Süddeutsche Zeitung

Haiti nach dem Erdbeben:Rettung nach zwölf Tagen

Unerwartetes Wunder: US-Soldaten haben bei Aufräumarbeiten zufällig einen weiteren Überlebenden gefunden. Um eine Katastrophe nach der Katastrophe zu verhindern, plant Unicef unterdessen, 600.000 Kinder zu impfen.

In Haiti ist ein Mann nach zwölf Tagen aus den Trümmern eines Hauses gerettet worden. Nach Mitteilung des US-Militärs wurde der 31-jährige Ricot Duprévil eher zufällig bei Aufräumarbeiten entdeckt. Der Mann war nicht bei dem ersten schweren Erdstoß am 12. Januar verschüttet worden, sondern wurde offenbar Opfer eines Nachbebens.

Der 31-jährige Mann, dessen Bein zerschmettert und der im Gesicht verletzt wurde, war nach Angaben der US-Armee stark dehydriert. Er sei zu US-Ärzten gebracht worden und werde genesen, hieß es weiter.

Seit dem großen Beben vor knapp zwei Wochen wurde Haiti bereits mehrfach von zum Teil schweren Nachbeben erschüttert - so auch am Dienstagabend (Ortszeit): Wie die US-Geologiebehörde USGS berichtete, errreichte der Erdstoß eine Stärke von 4,9.

Mit der neuerlichen Bergung wurden insgesamt 134 Verschüttete lebend aus den Trümmern geborgen.

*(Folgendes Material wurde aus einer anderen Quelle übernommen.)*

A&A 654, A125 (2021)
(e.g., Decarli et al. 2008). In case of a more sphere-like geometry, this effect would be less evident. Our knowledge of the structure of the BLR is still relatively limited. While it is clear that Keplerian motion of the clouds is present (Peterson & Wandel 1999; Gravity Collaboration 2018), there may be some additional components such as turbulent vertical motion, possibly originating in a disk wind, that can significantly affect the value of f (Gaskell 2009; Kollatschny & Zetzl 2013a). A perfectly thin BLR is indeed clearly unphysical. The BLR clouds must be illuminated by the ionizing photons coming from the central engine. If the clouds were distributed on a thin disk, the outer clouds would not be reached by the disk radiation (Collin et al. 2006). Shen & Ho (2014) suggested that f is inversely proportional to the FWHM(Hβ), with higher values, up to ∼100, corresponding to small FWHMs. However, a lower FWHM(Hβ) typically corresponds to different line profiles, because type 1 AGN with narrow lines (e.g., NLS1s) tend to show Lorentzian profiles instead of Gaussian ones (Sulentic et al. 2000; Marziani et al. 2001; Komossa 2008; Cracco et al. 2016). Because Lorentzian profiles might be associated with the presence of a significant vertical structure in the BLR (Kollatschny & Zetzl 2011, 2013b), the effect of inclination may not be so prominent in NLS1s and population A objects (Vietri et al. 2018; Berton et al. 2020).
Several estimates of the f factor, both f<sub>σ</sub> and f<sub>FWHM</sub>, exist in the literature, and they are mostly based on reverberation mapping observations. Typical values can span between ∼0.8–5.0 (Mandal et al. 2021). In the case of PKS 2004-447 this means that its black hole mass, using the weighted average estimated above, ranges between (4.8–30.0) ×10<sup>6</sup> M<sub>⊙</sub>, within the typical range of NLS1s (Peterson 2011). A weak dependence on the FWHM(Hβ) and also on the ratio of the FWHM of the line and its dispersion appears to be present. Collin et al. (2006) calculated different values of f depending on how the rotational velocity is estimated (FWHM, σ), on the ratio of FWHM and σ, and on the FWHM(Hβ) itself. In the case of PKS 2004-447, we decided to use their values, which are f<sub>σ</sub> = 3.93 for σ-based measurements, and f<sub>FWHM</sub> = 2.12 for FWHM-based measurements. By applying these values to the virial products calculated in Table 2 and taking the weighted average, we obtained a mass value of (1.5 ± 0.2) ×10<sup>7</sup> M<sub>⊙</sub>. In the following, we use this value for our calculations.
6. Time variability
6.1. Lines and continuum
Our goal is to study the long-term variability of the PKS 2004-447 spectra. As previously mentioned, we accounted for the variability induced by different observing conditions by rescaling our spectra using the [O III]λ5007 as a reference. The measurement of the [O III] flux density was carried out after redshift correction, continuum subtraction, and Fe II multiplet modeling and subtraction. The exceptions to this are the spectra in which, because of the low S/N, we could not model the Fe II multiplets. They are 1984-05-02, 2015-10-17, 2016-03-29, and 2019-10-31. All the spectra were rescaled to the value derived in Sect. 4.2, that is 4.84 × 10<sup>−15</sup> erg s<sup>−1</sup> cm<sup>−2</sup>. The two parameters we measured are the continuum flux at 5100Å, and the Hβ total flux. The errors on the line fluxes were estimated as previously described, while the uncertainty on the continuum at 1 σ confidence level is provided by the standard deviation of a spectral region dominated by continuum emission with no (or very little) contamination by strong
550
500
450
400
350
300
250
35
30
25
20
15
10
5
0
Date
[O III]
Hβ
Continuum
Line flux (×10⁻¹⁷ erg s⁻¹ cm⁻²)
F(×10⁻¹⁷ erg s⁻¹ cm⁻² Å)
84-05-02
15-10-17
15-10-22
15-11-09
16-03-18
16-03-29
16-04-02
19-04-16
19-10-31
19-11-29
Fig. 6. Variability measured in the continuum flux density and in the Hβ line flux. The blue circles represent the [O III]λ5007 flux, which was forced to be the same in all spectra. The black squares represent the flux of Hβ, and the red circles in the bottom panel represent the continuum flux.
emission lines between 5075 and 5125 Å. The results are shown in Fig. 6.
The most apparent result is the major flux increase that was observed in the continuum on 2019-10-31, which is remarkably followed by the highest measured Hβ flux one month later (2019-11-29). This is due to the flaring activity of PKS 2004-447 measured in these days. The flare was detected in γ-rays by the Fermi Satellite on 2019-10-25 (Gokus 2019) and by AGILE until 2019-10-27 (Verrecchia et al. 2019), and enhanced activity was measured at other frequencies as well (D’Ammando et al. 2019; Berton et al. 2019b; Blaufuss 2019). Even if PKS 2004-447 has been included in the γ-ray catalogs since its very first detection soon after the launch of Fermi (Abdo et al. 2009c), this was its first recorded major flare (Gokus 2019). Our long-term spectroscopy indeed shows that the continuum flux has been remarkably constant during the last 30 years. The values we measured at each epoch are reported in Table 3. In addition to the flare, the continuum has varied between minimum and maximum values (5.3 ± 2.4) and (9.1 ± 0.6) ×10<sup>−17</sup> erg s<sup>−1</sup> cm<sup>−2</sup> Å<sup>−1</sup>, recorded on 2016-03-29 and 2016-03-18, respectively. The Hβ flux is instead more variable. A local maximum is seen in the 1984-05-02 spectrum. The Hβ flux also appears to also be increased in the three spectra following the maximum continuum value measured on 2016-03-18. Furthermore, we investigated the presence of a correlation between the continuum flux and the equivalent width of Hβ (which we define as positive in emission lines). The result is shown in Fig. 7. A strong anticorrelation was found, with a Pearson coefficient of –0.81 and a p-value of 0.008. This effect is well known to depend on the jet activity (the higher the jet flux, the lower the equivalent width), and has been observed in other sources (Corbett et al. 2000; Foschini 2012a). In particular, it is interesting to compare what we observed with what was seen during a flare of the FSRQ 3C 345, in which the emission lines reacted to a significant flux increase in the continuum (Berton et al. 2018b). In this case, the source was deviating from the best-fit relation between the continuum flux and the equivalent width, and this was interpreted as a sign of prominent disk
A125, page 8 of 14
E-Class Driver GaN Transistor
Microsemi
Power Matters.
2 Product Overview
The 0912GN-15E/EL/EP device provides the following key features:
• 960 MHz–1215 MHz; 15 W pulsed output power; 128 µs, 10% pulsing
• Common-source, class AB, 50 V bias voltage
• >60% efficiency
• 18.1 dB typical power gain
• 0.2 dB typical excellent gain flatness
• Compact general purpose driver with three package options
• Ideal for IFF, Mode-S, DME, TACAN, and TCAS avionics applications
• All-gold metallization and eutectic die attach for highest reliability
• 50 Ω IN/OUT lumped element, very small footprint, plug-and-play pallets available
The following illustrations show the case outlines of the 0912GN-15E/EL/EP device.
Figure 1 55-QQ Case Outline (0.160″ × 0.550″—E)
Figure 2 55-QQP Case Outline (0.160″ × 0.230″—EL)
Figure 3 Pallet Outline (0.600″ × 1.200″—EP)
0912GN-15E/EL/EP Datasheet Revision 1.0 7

Bereits vergangenen Samstag war elf Tage nach dem Beben noch der junge Wismond Exantus aus den Trümmern eines zusammengestürzten Gebäudes gerettet worden. Zuvor hatte er mit Klopfzeichen auf sich aufmerksam gemacht. Auch er hatte unter der Ruine nur so lange überleben können, weil er in einem Hohlraum eingeschlossen war und Getränke und Essen fand.

Bei dem Beben kamen nach Schätzungen der haitianischen Regierung etwa 150.000 Menschen ums Leben. Die Zahl der Toten dürfte jedoch noch steigen: Fast 200.000 Menschen wurden verletzt. Mehr als eine halbe Million Haitianer sind obdachlos.

Unicef plant unterdessen zusammen mit der Regierung von Haiti eine riesige Impfkampagne. Ziel sei es, 600.000 Kinder im Alter von bis zu fünf Jahren gegen Masern, Tetanus und Diphtherie zu immunisieren, teilte das Kinderhilfswerk der Vereinten Nationen in Paris mit. Die Verteilung von Wasser und Essen an vom Erdbeben betroffene Familien laufe unterdessen weiter auf Hochtouren.

Bei der Ausgabe von Wasser und Nahrungsmitteln spielen sich jedoch dramatische Szenen ab: Brasilianische Soldaten setzten am Dienstag unter anderem Schlagstöcke und Pfefferspray ein, um eine Menschenmenge zu kontrollieren, die an einer Ausgabestelle für Lebensmittel wartete.

"Sie sind nicht gewalttätig", sagte Einsatzleiter Fernando Soares. "Sie sind einfach verzweifelt. Sie wollen nur etwas zum Essen ergattern. Das Problem ist: Es gibt nicht genug für alle." Trotzdem erklärten viele, sie seien dankbar für die internationale Hilfe und wollten unter keinen Umständen, dass die haitianische Regierung die Verteilung übernehme.